5 comments on “Any takers for the real face of death?

  1. Wednesday 15th January 2014 at 11:22 am

    We close the mouth with a discrete plastic wishbone style chin strap. It is visible, and not perfect, but it stops short of suturing the mouth shut, such a strangely emotive and powerful act, viscerally unpleasant to all who hear it. Our mouths are such delicate and important parts of us, smiles, words and kisses all come from it. To sew it shut feels like an act of hostile voodoo. That might seem fanciful, but how feel about such things are important and lie far beyond rationality.

  2. Monday 13th January 2014 at 1:00 pm

    I have never liked embalming ever since I saw it being performed for the first time.
    Unless it is a legal requirement, I don’t recommend it. I do explain to my clients however that it is entirely their choice if they would like this to be done.
    I have never had a problem with the eyes remaining closed. Sometimes they do open slightly and I am happy to close them again if family members would like to see them. I have never used eye caps.
    Now for the mouth…this is such a tricky thing. I hate the thought that someone would sew the mouth of my grandmother up just so I can see her. It just doesn’t sit well for me.
    I am all about transparency and honesty, so I give my clients a choice. Some want to know in great detail about how I prepare someone, others don’t want to know but just want me to ‘make them look smart so we can see them.’
    But now, I am finding more often than not that the clients say ‘just dress him/her and before we go in, just tell us what they look like.’
    If their mouth is open I tell them and explain why this happens. If you prepare people correctly, it isn’t a shock and they are grateful that their loved one hasn’t ‘been mucked about with.’

  3. Saturday 11th January 2014 at 6:01 pm

    I offer the closed mouth as standard and definitely note the weak smile can be part of that.

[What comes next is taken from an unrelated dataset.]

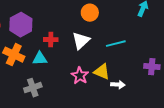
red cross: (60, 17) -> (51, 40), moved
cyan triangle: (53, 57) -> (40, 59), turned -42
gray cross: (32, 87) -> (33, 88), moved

Eyes open or opening is another conundrum? In my view they’re always best shut. How natural is natural?

    Btw Richard, I don’t want to be embalmed either. Box me up in whatever is at hand and remember me how I was is my last request. The rest of it is just flim-flam and ceremony.

  4. Friday 10th January 2014 at 4:19 pm

    I have struggled with this closed mouth issue.
    I was divided on this subject for a while, but convinced by the feedback I had when I did not close the mouth in three separate cases where ‘natural’ was the order of the day; over a three day vigil the persons’ jaws opened into the classic ‘aghast’ position – and even the hard core keep-it-real visitors reported being chilled by the experience.
    However, those few who came back to the vigil several times found both the increasingly pronounced jawline and the shape of the person’s body under the sheet, to be somehow right and proper.
    I concluded this stiff lower lip was strongly cultural. (Check the movies for open mouthed corpses ……… hen’s teeth ………. they are not there).
    I concluded it was not my place to head butt the culture to this degree. Closed it shall be – ideally with a small towel tucked under the chin very soon after death ….. teeth in.

  5. Richard

    Thursday 9th January 2014 at 8:31 pm

    There’s lots to like about this post: an unusually balanced take on the embalming versus natural debate, the slide show of medieval tombs showing sculpture of emaciated bodies, and the chance to flick through NDC’s latest More to Death e-magazine, stopping to read to some interesting features. Congrats, Rosie, Fran and Ru. On embalming, I sit on the fence. I wouldn’t opt for it personally as I aim for a low carbon footprint, but I doubt those who choose it do that much harm in the greater scheme of things. If it helps ‘people get their heads around their dead’ then so be it.